◆ **GOAL OF THE EXERCISE**:
Count every line below containing "Zealand"; state the number only.

━━━━━ DATASET ━━━━━

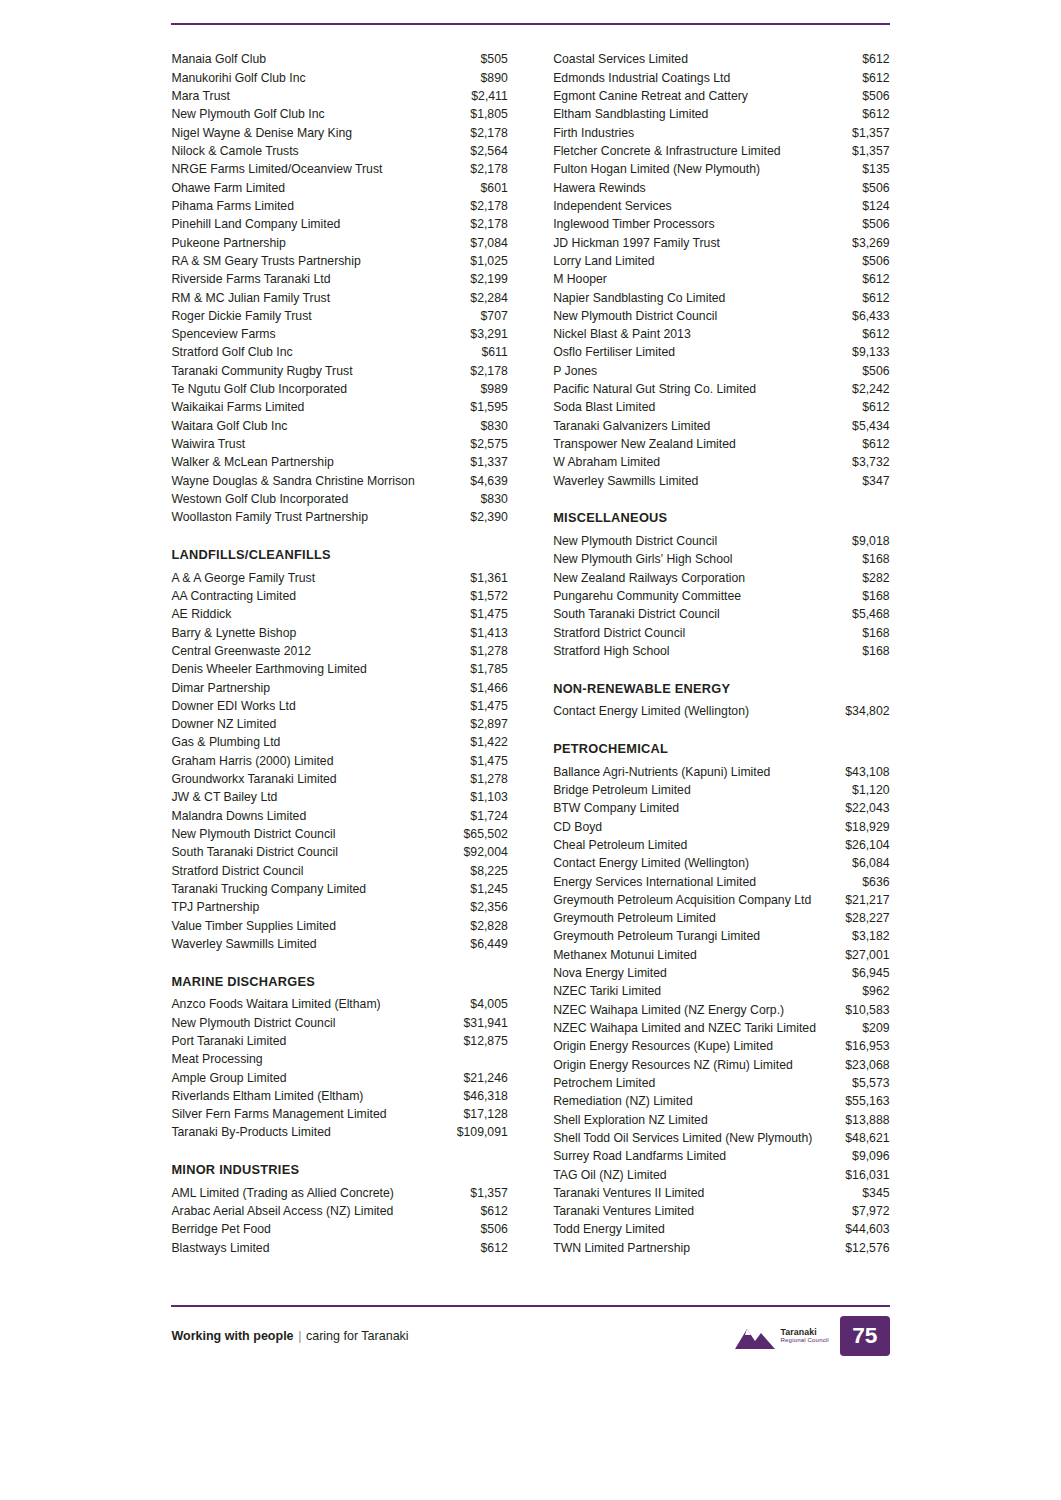| Manaia Golf Club | $505 |
| Manukorihi Golf Club Inc | $890 |
| Mara Trust | $2,411 |
| New Plymouth Golf Club Inc | $1,805 |
| Nigel Wayne & Denise Mary King | $2,178 |
| Nilock & Camole Trusts | $2,564 |
| NRGE Farms Limited/Oceanview Trust | $2,178 |
| Ohawe Farm Limited | $601 |
| Pihama Farms Limited | $2,178 |
| Pinehill Land Company Limited | $2,178 |
| Pukeone Partnership | $7,084 |
| RA & SM Geary Trusts Partnership | $1,025 |
| Riverside Farms Taranaki Ltd | $2,199 |
| RM & MC Julian Family Trust | $2,284 |
| Roger Dickie Family Trust | $707 |
| Spenceview Farms | $3,291 |
| Stratford Golf Club Inc | $611 |
| Taranaki Community Rugby Trust | $2,178 |
| Te Ngutu Golf Club Incorporated | $989 |
| Waikaikai Farms Limited | $1,595 |
| Waitara Golf Club Inc | $830 |
| Waiwira Trust | $2,575 |
| Walker & McLean Partnership | $1,337 |
| Wayne Douglas & Sandra Christine Morrison | $4,639 |
| Westown Golf Club Incorporated | $830 |
| Woollaston Family Trust Partnership | $2,390 |
Landfills/Cleanfills
| A & A George Family Trust | $1,361 |
| AA Contracting Limited | $1,572 |
| AE Riddick | $1,475 |
| Barry & Lynette Bishop | $1,413 |
| Central Greenwaste 2012 | $1,278 |
| Denis Wheeler Earthmoving Limited | $1,785 |
| Dimar Partnership | $1,466 |
| Downer EDI Works Ltd | $1,475 |
| Downer NZ Limited | $2,897 |
| Gas & Plumbing Ltd | $1,422 |
| Graham Harris (2000) Limited | $1,475 |
| Groundworkx Taranaki Limited | $1,278 |
| JW & CT Bailey Ltd | $1,103 |
| Malandra Downs Limited | $1,724 |
| New Plymouth District Council | $65,502 |
| South Taranaki District Council | $92,004 |
| Stratford District Council | $8,225 |
| Taranaki Trucking Company Limited | $1,245 |
| TPJ Partnership | $2,356 |
| Value Timber Supplies Limited | $2,828 |
| Waverley Sawmills Limited | $6,449 |
Marine Discharges
| Anzco Foods Waitara Limited (Eltham) | $4,005 |
| New Plymouth District Council | $31,941 |
| Port Taranaki Limited | $12,875 |
| Meat Processing | |
| Ample Group Limited | $21,246 |
| Riverlands Eltham Limited (Eltham) | $46,318 |
| Silver Fern Farms Management Limited | $17,128 |
| Taranaki By-Products Limited | $109,091 |
Minor Industries
| AML Limited (Trading as Allied Concrete) | $1,357 |
| Arabac Aerial Abseil Access (NZ) Limited | $612 |
| Berridge Pet Food | $506 |
| Blastways Limited | $612 |
| Coastal Services Limited | $612 |
| Edmonds Industrial Coatings Ltd | $612 |
| Egmont Canine Retreat and Cattery | $506 |
| Eltham Sandblasting Limited | $612 |
| Firth Industries | $1,357 |
| Fletcher Concrete & Infrastructure Limited | $1,357 |
| Fulton Hogan Limited (New Plymouth) | $135 |
| Hawera Rewinds | $506 |
| Independent Services | $124 |
| Inglewood Timber Processors | $506 |
| JD Hickman 1997 Family Trust | $3,269 |
| Lorry Land Limited | $506 |
| M Hooper | $612 |
| Napier Sandblasting Co Limited | $612 |
| New Plymouth District Council | $6,433 |
| Nickel Blast & Paint 2013 | $612 |
| Osflo Fertiliser Limited | $9,133 |
| P Jones | $506 |
| Pacific Natural Gut String Co. Limited | $2,242 |
| Soda Blast Limited | $612 |
| Taranaki Galvanizers Limited | $5,434 |
| Transpower New Zealand Limited | $612 |
| W Abraham Limited | $3,732 |
| Waverley Sawmills Limited | $347 |
Miscellaneous
| New Plymouth District Council | $9,018 |
| New Plymouth Girls' High School | $168 |
| New Zealand Railways Corporation | $282 |
| Pungarehu Community Committee | $168 |
| South Taranaki District Council | $5,468 |
| Stratford District Council | $168 |
| Stratford High School | $168 |
Non-Renewable Energy
| Contact Energy Limited (Wellington) | $34,802 |
Petrochemical
| Ballance Agri-Nutrients (Kapuni) Limited | $43,108 |
| Bridge Petroleum Limited | $1,120 |
| BTW Company Limited | $22,043 |
| CD Boyd | $18,929 |
| Cheal Petroleum Limited | $26,104 |
| Contact Energy Limited (Wellington) | $6,084 |
| Energy Services International Limited | $636 |
| Greymouth Petroleum Acquisition Company Ltd | $21,217 |
| Greymouth Petroleum Limited | $28,227 |
| Greymouth Petroleum Turangi Limited | $3,182 |
| Methanex Motunui Limited | $27,001 |
| Nova Energy Limited | $6,945 |
| NZEC Tariki Limited | $962 |
| NZEC Waihapa Limited (NZ Energy Corp.) | $10,583 |
| NZEC Waihapa Limited and NZEC Tariki Limited | $209 |
| Origin Energy Resources (Kupe) Limited | $16,953 |
| Origin Energy Resources NZ (Rimu) Limited | $23,068 |
| Petrochem Limited | $5,573 |
| Remediation (NZ) Limited | $55,163 |
| Shell Exploration NZ Limited | $13,888 |
| Shell Todd Oil Services Limited (New Plymouth) | $48,621 |
| Surrey Road Landfarms Limited | $9,096 |
| TAG Oil (NZ) Limited | $16,031 |
| Taranaki Ventures II Limited | $345 |
| Taranaki Ventures Limited | $7,972 |
| Todd Energy Limited | $44,603 |
| TWN Limited Partnership | $12,576 |
Working with people|caring for Taranaki
Taranaki
Regional Council
75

━━━━━

◆ **REPLY TO THE EXERCISE**:
2